En noviembre de 2012, cuando el mal de Chávez se presentía irreversible –a fuerza de esteroides participó en una campaña electoral lulificada (corazón de patria) por publicistas brasileños–, nos referimos, en estas páginas, a una posible camboyificación del país. Sosteníamos entonces, palabras más, palabras menos, que las comunas eran la última Coca-Cola del desierto rojo y que la colectivización a juro tendría funestas consecuencias, pues, la instauración de un Estado comunal no era cuestión de coser y cantar; nos parecía (y nos sigue pareciendo) irreal la posibilidad de incorporar a misioneros, acostumbrados a la manguangua del subsidio, a una unidad productiva que les exigiría esfuerzo y abnegación, porque la comuna moldea el comportamiento del sujeto en función de una utopía que reclama fe ciega en una redención que jamás llegará, entre otras razones, porque lo que garantiza la permanencia en el poder de los redentores es que los irredentos dependan, para siempre –lo nuestro será para siempre, los nuestro no tiene final–, del asistencialismo gubernamental.

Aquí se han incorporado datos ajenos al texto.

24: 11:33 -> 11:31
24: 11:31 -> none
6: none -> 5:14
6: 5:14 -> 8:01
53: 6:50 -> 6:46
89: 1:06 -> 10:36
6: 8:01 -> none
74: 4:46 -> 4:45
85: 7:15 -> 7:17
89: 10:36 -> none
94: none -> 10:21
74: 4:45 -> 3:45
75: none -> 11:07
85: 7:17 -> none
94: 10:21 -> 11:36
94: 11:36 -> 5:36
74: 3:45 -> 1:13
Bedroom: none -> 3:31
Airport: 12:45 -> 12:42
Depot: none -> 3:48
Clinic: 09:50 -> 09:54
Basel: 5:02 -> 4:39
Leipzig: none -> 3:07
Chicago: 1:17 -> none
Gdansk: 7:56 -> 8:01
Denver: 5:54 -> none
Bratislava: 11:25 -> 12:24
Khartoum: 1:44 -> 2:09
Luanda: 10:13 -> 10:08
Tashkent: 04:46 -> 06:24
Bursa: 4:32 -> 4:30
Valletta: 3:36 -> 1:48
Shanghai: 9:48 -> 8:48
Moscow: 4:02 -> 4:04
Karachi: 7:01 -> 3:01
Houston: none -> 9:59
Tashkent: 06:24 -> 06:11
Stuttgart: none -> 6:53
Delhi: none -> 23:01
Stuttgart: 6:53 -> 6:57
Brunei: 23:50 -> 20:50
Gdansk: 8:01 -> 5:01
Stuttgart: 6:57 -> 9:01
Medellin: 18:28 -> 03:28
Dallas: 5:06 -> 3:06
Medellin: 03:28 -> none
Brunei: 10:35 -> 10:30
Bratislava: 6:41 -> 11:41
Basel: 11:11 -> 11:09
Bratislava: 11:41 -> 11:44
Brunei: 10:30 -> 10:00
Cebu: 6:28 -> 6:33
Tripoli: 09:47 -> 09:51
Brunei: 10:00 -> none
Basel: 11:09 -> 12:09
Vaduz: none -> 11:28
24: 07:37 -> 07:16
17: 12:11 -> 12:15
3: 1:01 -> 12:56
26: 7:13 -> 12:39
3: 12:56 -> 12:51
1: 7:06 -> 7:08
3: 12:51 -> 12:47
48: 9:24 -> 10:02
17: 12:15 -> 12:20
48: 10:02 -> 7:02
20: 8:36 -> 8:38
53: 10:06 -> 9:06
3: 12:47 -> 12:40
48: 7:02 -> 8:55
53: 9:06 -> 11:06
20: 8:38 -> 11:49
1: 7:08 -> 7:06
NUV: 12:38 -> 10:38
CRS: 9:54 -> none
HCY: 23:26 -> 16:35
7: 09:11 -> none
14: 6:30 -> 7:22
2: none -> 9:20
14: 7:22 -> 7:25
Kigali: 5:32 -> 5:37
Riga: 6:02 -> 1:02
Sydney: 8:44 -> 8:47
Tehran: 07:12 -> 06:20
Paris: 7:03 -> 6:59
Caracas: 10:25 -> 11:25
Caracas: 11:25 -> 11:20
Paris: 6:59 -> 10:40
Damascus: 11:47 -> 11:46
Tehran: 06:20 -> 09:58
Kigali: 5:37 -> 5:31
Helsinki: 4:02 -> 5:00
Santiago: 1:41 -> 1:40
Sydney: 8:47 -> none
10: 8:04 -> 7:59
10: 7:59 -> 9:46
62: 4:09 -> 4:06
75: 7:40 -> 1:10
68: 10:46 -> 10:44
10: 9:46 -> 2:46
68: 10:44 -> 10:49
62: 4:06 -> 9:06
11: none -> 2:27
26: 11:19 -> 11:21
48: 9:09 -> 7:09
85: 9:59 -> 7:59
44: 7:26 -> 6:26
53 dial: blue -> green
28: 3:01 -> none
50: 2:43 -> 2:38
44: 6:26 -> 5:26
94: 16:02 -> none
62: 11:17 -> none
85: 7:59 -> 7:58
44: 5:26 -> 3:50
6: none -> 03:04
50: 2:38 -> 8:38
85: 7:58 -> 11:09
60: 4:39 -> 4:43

Dicho de otra forma, el chavismo no acabará con la pobreza porque, sin pobres, su prédica no tiene razón de ser: si no hay pobres no hay chavismo, así de simple. Eso sí, hay que prodigar circo, mucho circo. Por eso, el tiranuelo aparece, ¿hombre de la emulsión de Scott?, recetando cucharadas de aceite de hígado de bacalao, ¡guácala! Y aquí estamos, bajo sus (re)constituyentes efectos, con Nico bailando salsa porque está en ella y ¡púyalo, Cilia, que esta vaina va en bajada! y Padrino que aplaude y Reverol, en interiores, que azuza a su guardias pretorianos y Jaua, ¡ahí, mi Cabello!… perdón, mi caballo y Bernal, ¡clap, clap, clap!, que pregunta ¿se acabó lo que se daba?

Es previsible que cuando estas líneas se publiquen ya el ciudadano tenga absolutamente claro que la simulación de un congreso constituyente de inspiración corporativa y fascista, tal pretende instrumentar la dictadura, es un fraude sin asidero legal: un absurdo político y un desaguisado jurídico que debemos rechazar sin contemplaciones de ninguna especie, aunque para ello debamos invocar, de ser necesario, el derecho a la rebelión que asiste a los pueblos cuando se les quiere reducir al silencio y someterles a la servidumbre, violando derechos universalmente consagrados como inalienables y conculcando libertades inherentes a la democracia. Maduro confunde intencionadamente a la población, pues una cosa es la asamblea nacional constituyente contemplada en los artículos 347, 348 y 349 de la carta magna como potestad del pueblo, y solo del pueblo, y otra, muy distinta, una congregación excluyente y prostituyente de 500 fieles cooptados por el ejecutivo para que, ¡manos arriba!, avalen sus despropósitos con la señal de costumbre.

A estas alturas resulta inexcusable que, por circunspectos, no hayamos designado ese aquelarre con el que se pretende usurpar el poder originario con la expresión “merienda de negros”, locución en desuso y políticamente inconveniente que el diccionario de la Real Academia Española (22a edición, 2002) registra como «confusión y desorden en que nadie se entiende», y podemos asumir como equivalente a despelote, batahola, barahúnda, guirigay, en fin, al caos y el despelote que buscan Maduro y su combo para profundizar la militarización del régimen y no tener que rendir cuentas a nadie porque, es cosa sabida, donde manda capitán los marineros no tienen voz ni votos. Estamos en la fase final de un autogolpe consumado sin paciencia ni salivita. No somos hormigas y estos individuos, de elefante, solo tienen el rabo, rabo parecido a un gusanito; ¡ah!, el gusanito… bueno, el gusanito es otra historia.